The task: Output the data in full and exactly as presented.

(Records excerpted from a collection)
== == ==

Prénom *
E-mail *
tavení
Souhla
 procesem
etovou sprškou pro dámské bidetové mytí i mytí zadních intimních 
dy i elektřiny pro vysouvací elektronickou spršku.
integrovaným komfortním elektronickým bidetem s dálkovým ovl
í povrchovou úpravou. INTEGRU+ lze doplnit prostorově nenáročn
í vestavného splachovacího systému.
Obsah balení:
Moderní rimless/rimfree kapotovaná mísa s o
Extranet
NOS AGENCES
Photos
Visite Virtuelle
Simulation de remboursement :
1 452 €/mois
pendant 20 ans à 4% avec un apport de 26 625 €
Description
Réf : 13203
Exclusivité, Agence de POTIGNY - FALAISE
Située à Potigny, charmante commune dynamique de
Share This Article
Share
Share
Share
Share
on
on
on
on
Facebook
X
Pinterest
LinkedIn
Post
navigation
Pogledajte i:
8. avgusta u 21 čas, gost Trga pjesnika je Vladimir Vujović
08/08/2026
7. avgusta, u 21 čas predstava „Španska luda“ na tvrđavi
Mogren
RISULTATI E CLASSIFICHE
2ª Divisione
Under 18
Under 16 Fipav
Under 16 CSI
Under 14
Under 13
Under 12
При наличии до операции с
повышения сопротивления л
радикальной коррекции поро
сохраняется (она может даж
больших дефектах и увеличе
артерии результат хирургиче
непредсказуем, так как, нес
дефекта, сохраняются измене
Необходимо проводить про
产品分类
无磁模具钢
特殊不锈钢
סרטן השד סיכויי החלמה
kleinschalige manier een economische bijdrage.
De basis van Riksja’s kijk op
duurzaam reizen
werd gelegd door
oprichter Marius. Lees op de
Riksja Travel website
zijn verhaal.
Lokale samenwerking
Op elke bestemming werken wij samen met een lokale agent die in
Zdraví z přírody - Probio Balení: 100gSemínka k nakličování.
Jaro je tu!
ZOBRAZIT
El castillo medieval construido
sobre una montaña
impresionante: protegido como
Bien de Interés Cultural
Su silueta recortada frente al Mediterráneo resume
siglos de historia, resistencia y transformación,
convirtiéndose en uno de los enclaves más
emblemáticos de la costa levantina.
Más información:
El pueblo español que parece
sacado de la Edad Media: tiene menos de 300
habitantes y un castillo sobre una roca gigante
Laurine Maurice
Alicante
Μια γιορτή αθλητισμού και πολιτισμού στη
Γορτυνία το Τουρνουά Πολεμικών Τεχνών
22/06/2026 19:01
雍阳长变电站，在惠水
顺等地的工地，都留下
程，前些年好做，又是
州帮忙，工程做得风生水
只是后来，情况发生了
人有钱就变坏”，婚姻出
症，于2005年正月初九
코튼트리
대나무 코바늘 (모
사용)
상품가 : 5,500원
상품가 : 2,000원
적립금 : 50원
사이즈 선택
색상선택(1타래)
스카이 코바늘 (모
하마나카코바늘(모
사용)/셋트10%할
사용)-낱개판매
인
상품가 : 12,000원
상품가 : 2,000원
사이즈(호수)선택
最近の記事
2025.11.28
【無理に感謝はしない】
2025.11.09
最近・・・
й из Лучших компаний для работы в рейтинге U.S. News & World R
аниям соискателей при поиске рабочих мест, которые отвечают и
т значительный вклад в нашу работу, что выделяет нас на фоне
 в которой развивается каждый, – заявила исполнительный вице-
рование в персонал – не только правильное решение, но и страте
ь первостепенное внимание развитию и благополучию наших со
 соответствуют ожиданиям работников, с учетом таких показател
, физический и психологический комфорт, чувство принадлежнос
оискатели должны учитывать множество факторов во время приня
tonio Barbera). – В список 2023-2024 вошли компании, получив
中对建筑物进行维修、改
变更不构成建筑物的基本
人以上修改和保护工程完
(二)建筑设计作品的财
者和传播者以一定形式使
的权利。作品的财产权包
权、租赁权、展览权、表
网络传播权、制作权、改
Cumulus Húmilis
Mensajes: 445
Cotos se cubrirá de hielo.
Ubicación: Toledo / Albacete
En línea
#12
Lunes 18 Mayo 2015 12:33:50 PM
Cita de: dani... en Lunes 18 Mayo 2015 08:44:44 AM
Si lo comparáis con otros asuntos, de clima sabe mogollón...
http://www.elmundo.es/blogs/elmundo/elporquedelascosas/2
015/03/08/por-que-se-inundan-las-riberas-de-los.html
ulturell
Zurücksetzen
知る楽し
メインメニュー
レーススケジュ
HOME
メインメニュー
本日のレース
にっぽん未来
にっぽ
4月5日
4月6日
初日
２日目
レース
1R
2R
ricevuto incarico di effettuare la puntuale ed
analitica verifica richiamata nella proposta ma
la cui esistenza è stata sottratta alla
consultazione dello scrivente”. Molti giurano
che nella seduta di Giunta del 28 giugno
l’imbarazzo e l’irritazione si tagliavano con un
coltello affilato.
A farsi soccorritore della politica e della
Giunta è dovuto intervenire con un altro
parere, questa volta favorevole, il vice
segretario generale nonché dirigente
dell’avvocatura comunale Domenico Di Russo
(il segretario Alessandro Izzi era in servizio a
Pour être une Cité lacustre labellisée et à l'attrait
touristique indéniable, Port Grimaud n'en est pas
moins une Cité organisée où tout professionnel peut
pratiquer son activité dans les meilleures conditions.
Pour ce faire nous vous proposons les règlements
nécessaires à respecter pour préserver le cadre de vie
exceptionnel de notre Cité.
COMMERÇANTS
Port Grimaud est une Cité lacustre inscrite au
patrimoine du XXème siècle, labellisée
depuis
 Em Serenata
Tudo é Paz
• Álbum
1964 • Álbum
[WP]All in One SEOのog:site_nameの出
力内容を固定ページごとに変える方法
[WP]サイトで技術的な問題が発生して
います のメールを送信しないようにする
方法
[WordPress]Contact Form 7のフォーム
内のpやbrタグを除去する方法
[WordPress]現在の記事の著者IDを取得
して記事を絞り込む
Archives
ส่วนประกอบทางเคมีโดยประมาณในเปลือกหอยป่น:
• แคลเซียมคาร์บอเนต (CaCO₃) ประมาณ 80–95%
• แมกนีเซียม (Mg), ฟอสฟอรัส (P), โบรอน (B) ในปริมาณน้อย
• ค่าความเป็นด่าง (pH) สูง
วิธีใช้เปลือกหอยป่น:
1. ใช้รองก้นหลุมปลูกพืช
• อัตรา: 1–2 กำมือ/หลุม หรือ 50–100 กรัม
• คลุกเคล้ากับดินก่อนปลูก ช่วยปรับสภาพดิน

== == ==

Written solution:
Prénom *
E-mail *
tavení
Souhla
 procesem
etovou sprškou pro dámské bidetové mytí i mytí zadních intimních 
dy i elektřiny pro vysouvací elektronickou spršku.
integrovaným komfortním elektronickým bidetem s dálkovým ovl
í povrchovou úpravou. INTEGRU+ lze doplnit prostorově nenáročn
í vestavného splachovacího systému.
Obsah balení:
Moderní rimless/rimfree kapotovaná mísa s o
Extranet
NOS AGENCES
Photos
Visite Virtuelle
Simulation de remboursement :
1 452 €/mois
pendant 20 ans à 4% avec un apport de 26 625 €
Description
Réf : 13203
Exclusivité, Agence de POTIGNY - FALAISE
Située à Potigny, charmante commune dynamique de
Share This Article
Share
Share
Share
Share
on
on
on
on
Facebook
X
Pinterest
LinkedIn
Post
navigation
Pogledajte i:
8. avgusta u 21 čas, gost Trga pjesnika je Vladimir Vujović
08/08/2026
7. avgusta, u 21 čas predstava „Španska luda“ na tvrđavi
Mogren
RISULTATI E CLASSIFICHE
2ª Divisione
Under 18
Under 16 Fipav
Under 16 CSI
Under 14
Under 13
Under 12
При наличии до операции с
повышения сопротивления л
радикальной коррекции поро
сохраняется (она может даж
больших дефектах и увеличе
артерии результат хирургиче
непредсказуем, так как, нес
дефекта, сохраняются измене
Необходимо проводить про
产品分类
无磁模具钢
特殊不锈钢
סרטן השד סיכויי החלמה
kleinschalige manier een economische bijdrage.
De basis van Riksja’s kijk op
duurzaam reizen
werd gelegd door
oprichter Marius. Lees op de
Riksja Travel website
zijn verhaal.
Lokale samenwerking
Op elke bestemming werken wij samen met een lokale agent die in
Zdraví z přírody - Probio Balení: 100gSemínka k nakličování.
Jaro je tu!
ZOBRAZIT
El castillo medieval construido
sobre una montaña
impresionante: protegido como
Bien de Interés Cultural
Su silueta recortada frente al Mediterráneo resume
siglos de historia, resistencia y transformación,
convirtiéndose en uno de los enclaves más
emblemáticos de la costa levantina.
Más información:
El pueblo español que parece
sacado de la Edad Media: tiene menos de 300
habitantes y un castillo sobre una roca gigante
Laurine Maurice
Alicante
Μια γιορτή αθλητισμού και πολιτισμού στη
Γορτυνία το Τουρνουά Πολεμικών Τεχνών
22/06/2026 19:01
雍阳长变电站，在惠水
顺等地的工地，都留下
程，前些年好做，又是
州帮忙，工程做得风生水
只是后来，情况发生了
人有钱就变坏”，婚姻出
症，于2005年正月初九
코튼트리
대나무 코바늘 (모
사용)
상품가 : 5,500원
상품가 : 2,000원
적립금 : 50원
사이즈 선택
색상선택(1타래)
스카이 코바늘 (모
하마나카코바늘(모
사용)/셋트10%할
사용)-낱개판매
인
상품가 : 12,000원
상품가 : 2,000원
사이즈(호수)선택
最近の記事
2025.11.28
【無理に感謝はしない】
2025.11.09
最近・・・
й из Лучших компаний для работы в рейтинге U.S. News & World R
аниям соискателей при поиске рабочих мест, которые отвечают и
т значительный вклад в нашу работу, что выделяет нас на фоне
 в которой развивается каждый, – заявила исполнительный вице-
рование в персонал – не только правильное решение, но и страте
ь первостепенное внимание развитию и благополучию наших со
 соответствуют ожиданиям работников, с учетом таких показател
, физический и психологический комфорт, чувство принадлежнос
оискатели должны учитывать множество факторов во время приня
tonio Barbera). – В список 2023-2024 вошли компании, получив
中对建筑物进行维修、改
变更不构成建筑物的基本
人以上修改和保护工程完
(二)建筑设计作品的财
者和传播者以一定形式使
的权利。作品的财产权包
权、租赁权、展览权、表
网络传播权、制作权、改
Cumulus Húmilis
Mensajes: 445
Cotos se cubrirá de hielo.
Ubicación: Toledo / Albacete
En línea
#12
Lunes 18 Mayo 2015 12:33:50 PM
Cita de: dani... en Lunes 18 Mayo 2015 08:44:44 AM
Si lo comparáis con otros asuntos, de clima sabe mogollón...
http://www.elmundo.es/blogs/elmundo/elporquedelascosas/2
015/03/08/por-que-se-inundan-las-riberas-de-los.html
ulturell
Zurücksetzen
知る楽し
メインメニュー
レーススケジュ
HOME
メインメニュー
本日のレース
にっぽん未来
にっぽ
4月5日
4月6日
初日
２日目
レース
1R
2R
ricevuto incarico di effettuare la puntuale ed
analitica verifica richiamata nella proposta ma
la cui esistenza è stata sottratta alla
consultazione dello scrivente”. Molti giurano
che nella seduta di Giunta del 28 giugno
l’imbarazzo e l’irritazione si tagliavano con un
coltello affilato.
A farsi soccorritore della politica e della
Giunta è dovuto intervenire con un altro
parere, questa volta favorevole, il vice
segretario generale nonché dirigente
dell’avvocatura comunale Domenico Di Russo
(il segretario Alessandro Izzi era in servizio a
Pour être une Cité lacustre labellisée et à l'attrait
touristique indéniable, Port Grimaud n'en est pas
moins une Cité organisée où tout professionnel peut
pratiquer son activité dans les meilleures conditions.
Pour ce faire nous vous proposons les règlements
nécessaires à respecter pour préserver le cadre de vie
exceptionnel de notre Cité.
COMMERÇANTS
Port Grimaud est une Cité lacustre inscrite au
patrimoine du XXème siècle, labellisée
depuis
 Em Serenata
Tudo é Paz
• Álbum
1964 • Álbum
[WP]All in One SEOのog:site_nameの出
力内容を固定ページごとに変える方法
[WP]サイトで技術的な問題が発生して
います のメールを送信しないようにする
方法
[WordPress]Contact Form 7のフォーム
内のpやbrタグを除去する方法
[WordPress]現在の記事の著者IDを取得
して記事を絞り込む
Archives
ส่วนประกอบทางเคมีโดยประมาณในเปลือกหอยป่น:
• แคลเซียมคาร์บอเนต (CaCO₃) ประมาณ 80–95%
• แมกนีเซียม (Mg), ฟอสฟอรัส (P), โบรอน (B) ในปริมาณน้อย
• ค่าความเป็นด่าง (pH) สูง
วิธีใช้เปลือกหอยป่น:
1. ใช้รองก้นหลุมปลูกพืช
• อัตรา: 1–2 กำมือ/หลุม หรือ 50–100 กรัม
• คลุกเคล้ากับดินก่อนปลูก ช่วยปรับสภาพดิน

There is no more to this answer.